Second, it might be the case that there are systematic differences in strength of support per candidate - and therefore systematic differences in levels of support before and after the time allotted for politicking. For instance, Obama's supporters are younger than the average caucus goer. And younger supporters may be more susceptible to persuasion at the caucus. If this is the case, then the polls are systematically overestimating Obama's level of support because they fail to mimic the process those supporters will undergo on caucus night. On the flip side, perhaps Obama's relatively strong organization means that it is better able to peel away supporters of other candidates, even the viable ones. In this case, the polls would systematically underestimate Obama's level of support.

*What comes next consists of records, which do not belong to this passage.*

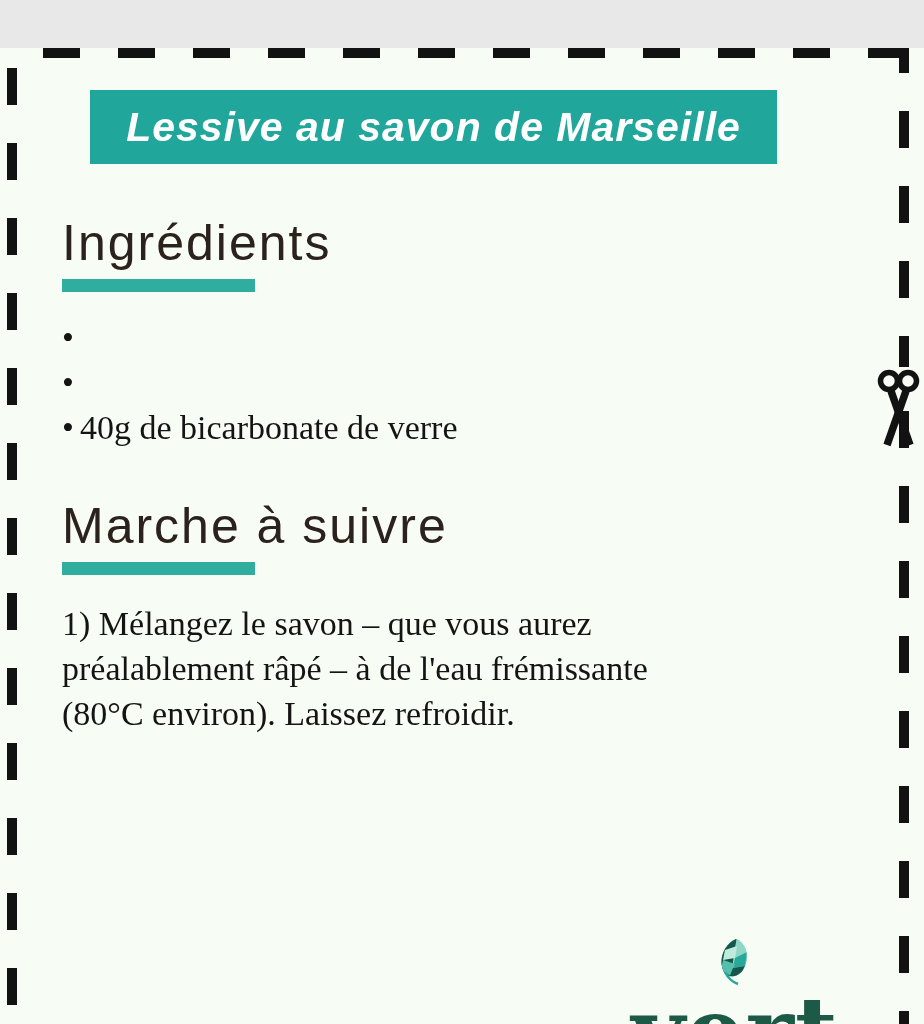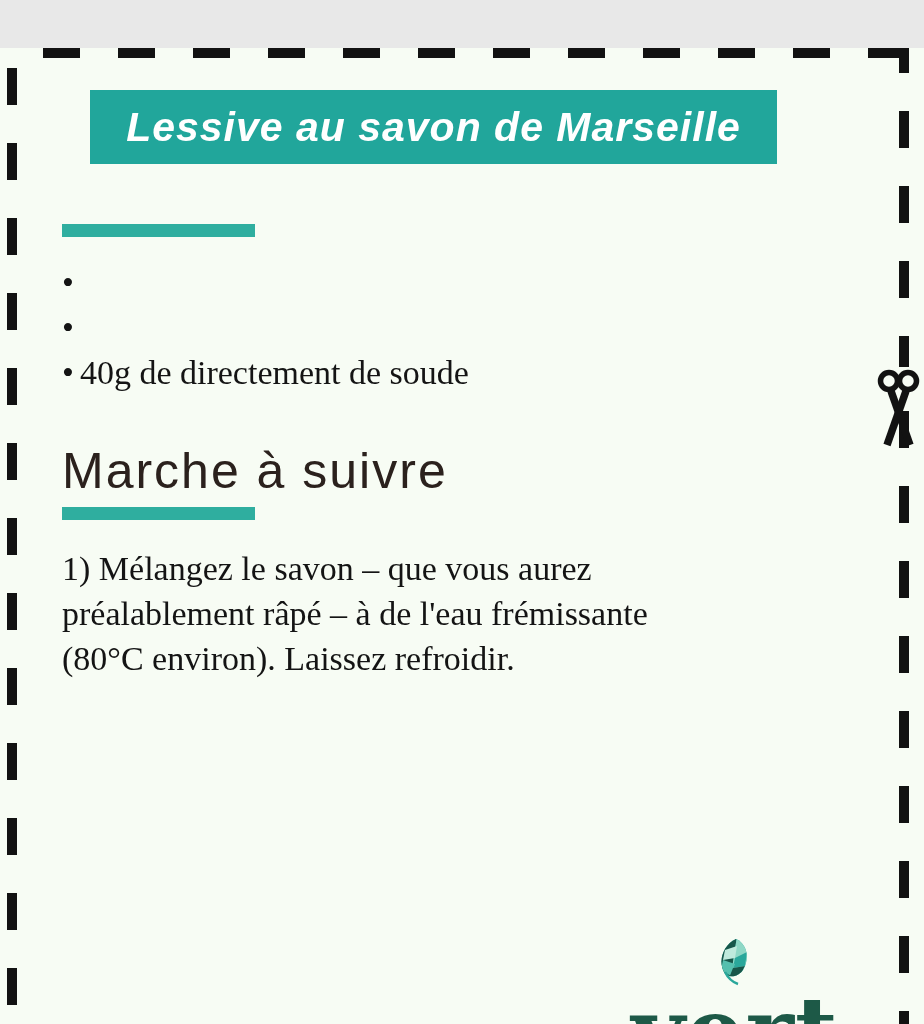"Ingrédients" h2.heading { html: none -> <h2>Ingrédients</h2> }
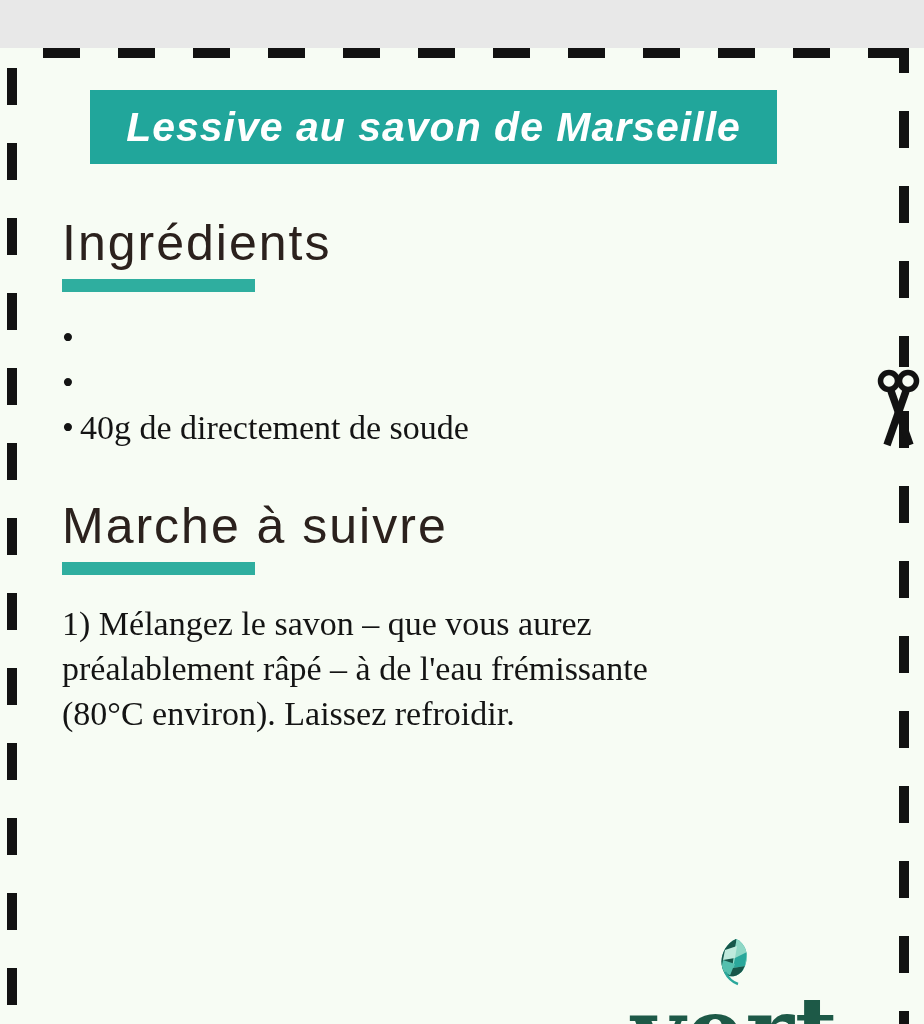"40g de directement de soude" span { text: directement de soude -> bicarbonate de verre }
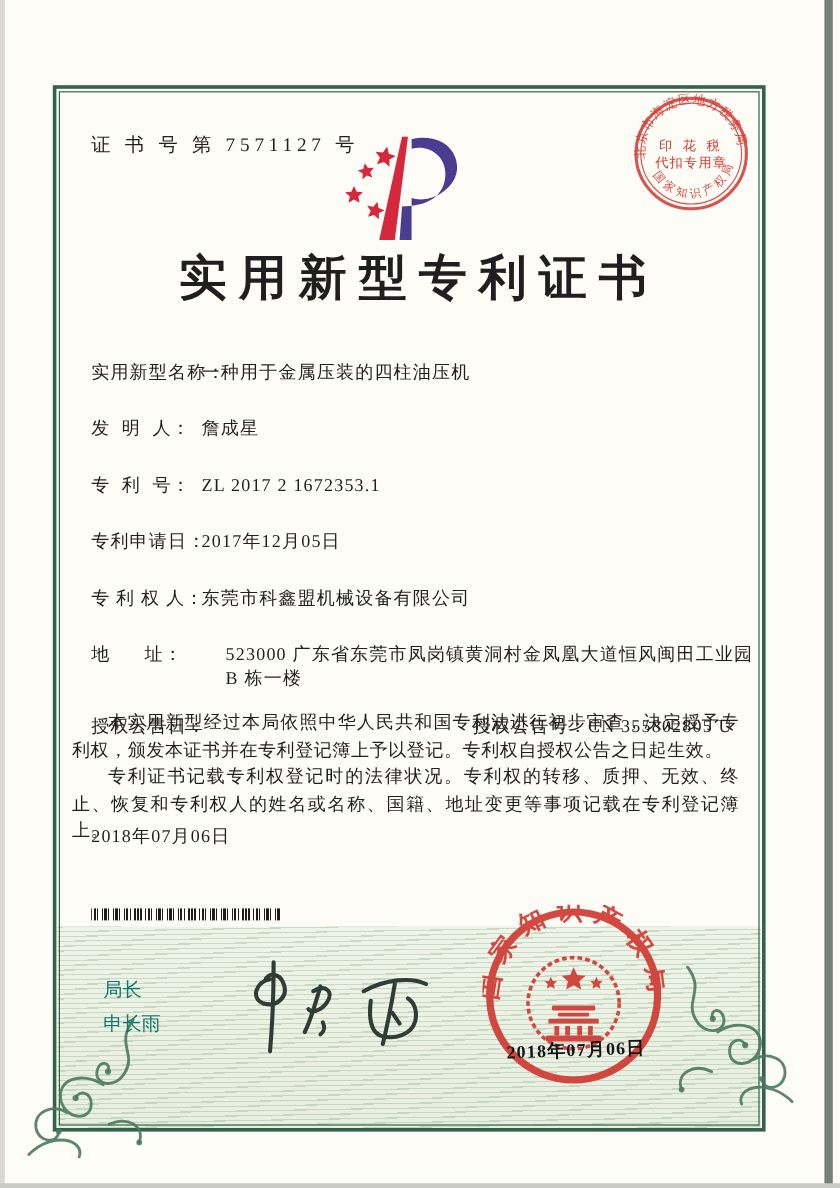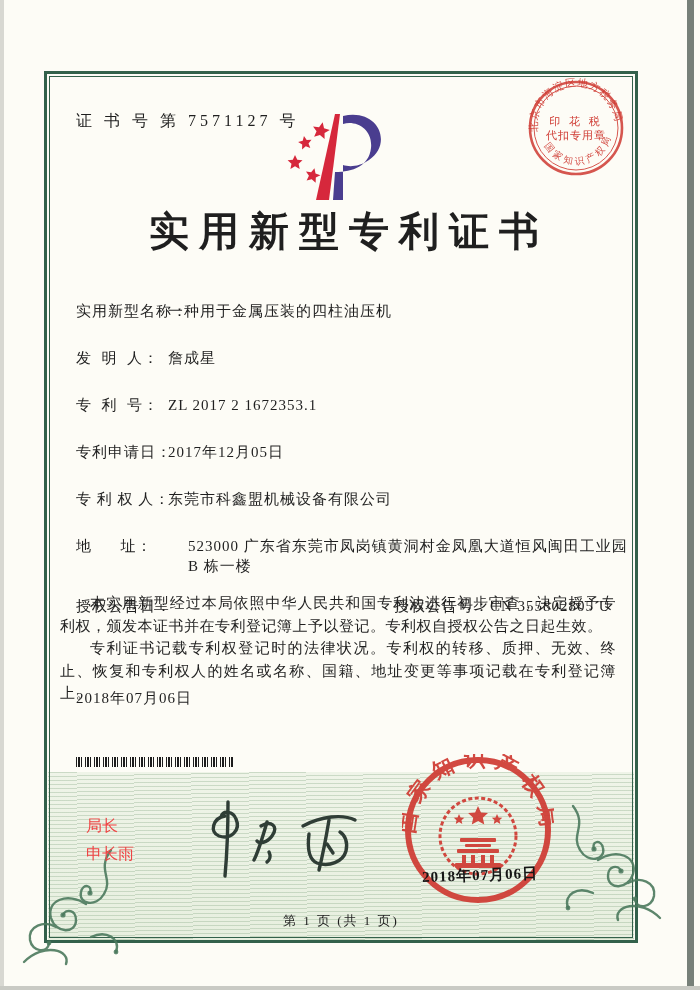"局长" .signer { color: #ef4444 -> #0f766e }
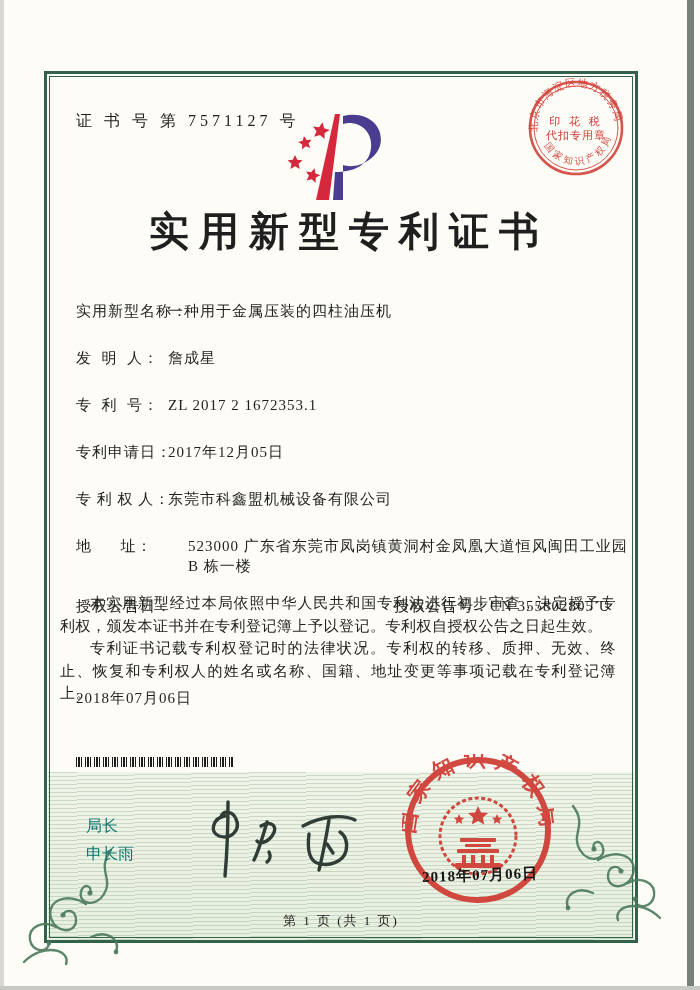"第 1 页 (共 1" div.footer { html: <div>第 1 页 (共 1 页)</div> -> none }
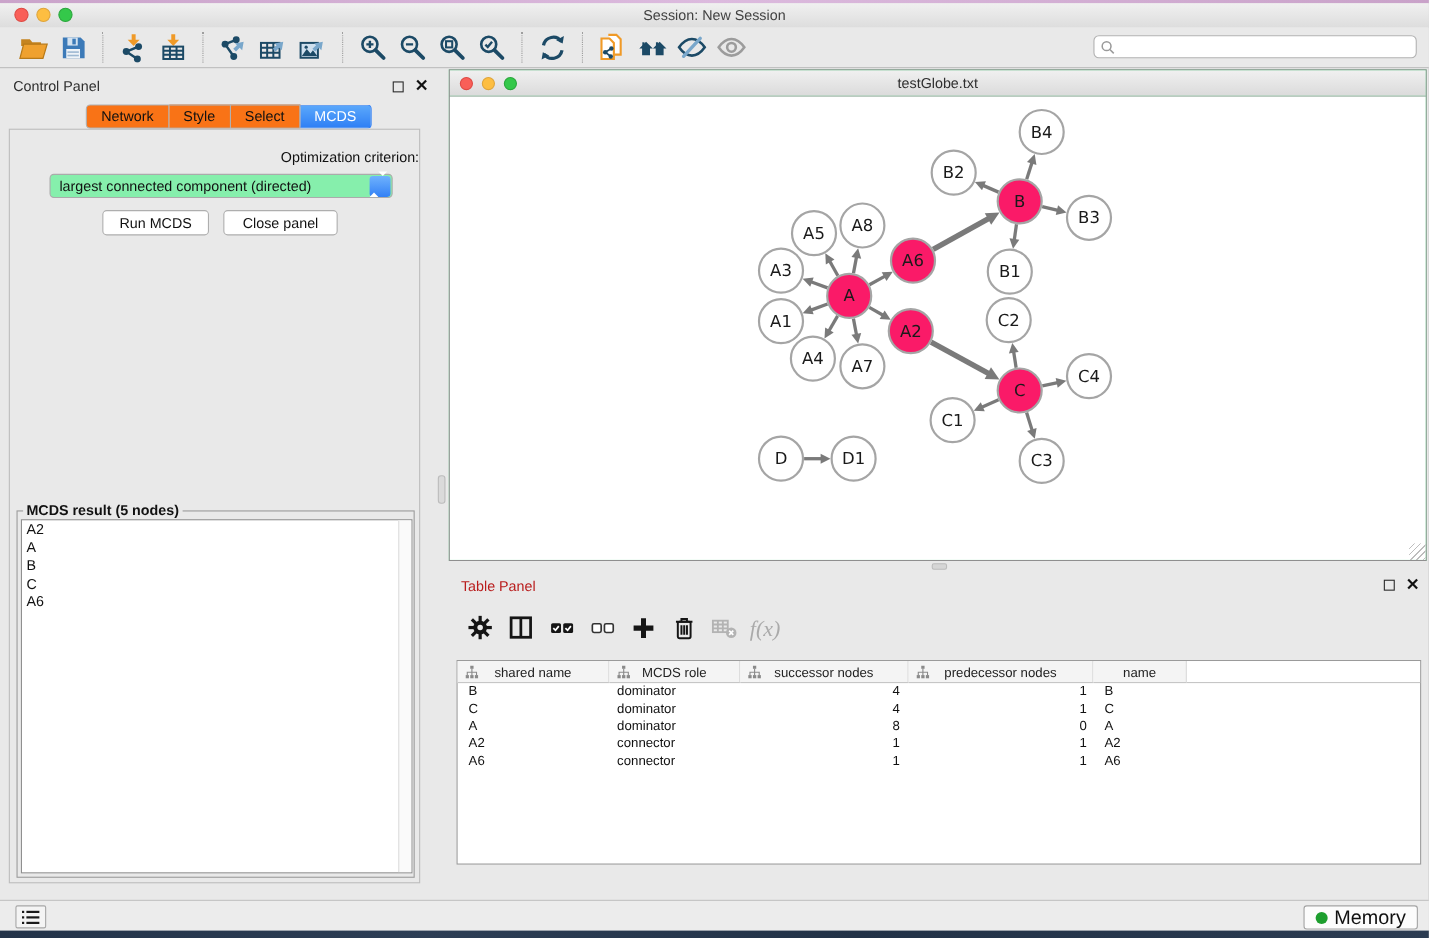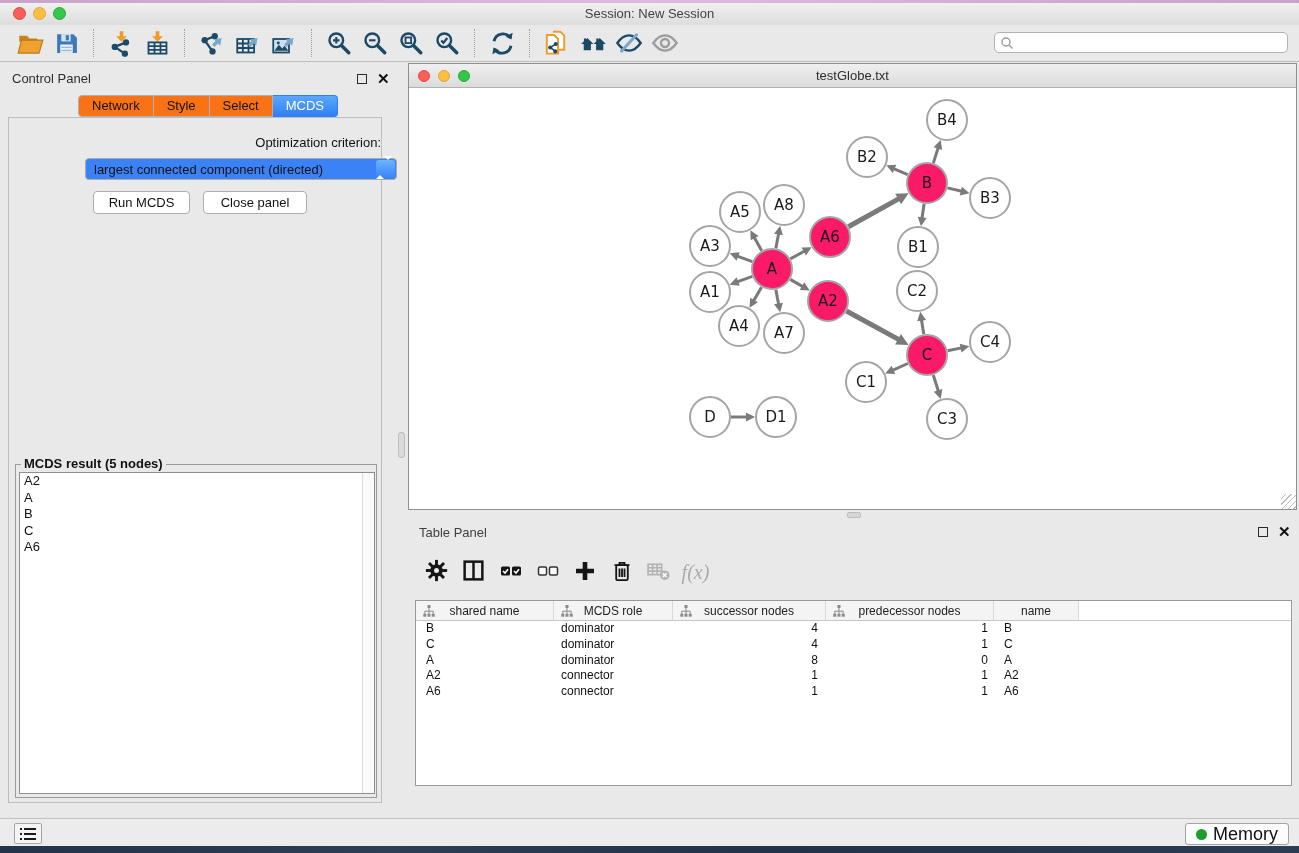"largest connected component (directed)" .criterion-select { background: #3b82f6 -> #86efac; margin-left: 40px -> none }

Third, it might be the case that there is a systematic difference between the first choices of all and the second choices of those primarily supporting nonviable candidates. Perhaps Biden's supporters tend to support Obama secondarily at a rate that is greater than the general population's level of primary support. If 24% of the whole public supports Obama first, maybe 40% of Biden supporters support Obama second. As Biden is deemed nonviable - those supporters have to pick another candidate. The former Biden supporters go more to Obama than the general public did (40% instead of 24%) - and thus Obama's position relative to Clinton and Edwards will be systematically better than what the polls are telling us.

Will any of these biases come about? Not necessarily. That is the troublesome feature of bias. We have to know the population values before we can know whether a polling sample is biased. We do know that there are differences between the ways the polls are conducted and the way the Iowa caucus is conducted. Maybe those differences systematically favor one candidate over another. Maybe not. We will not know until after the caucus.

And so, we are left with what I think is a relatively unpredictable event. We can be sure that Clinton, Obama, or Edwards will win the Iowa caucus. And maybe if the polls come to show a large and consistent break toward one candidate or the other - we might be able to say more than this. But, at this point, with the differences between these three candidates in the RCP average being only about 10%, I do not think we can say more than the victor in Iowa will be one of these three.

-Jay Cost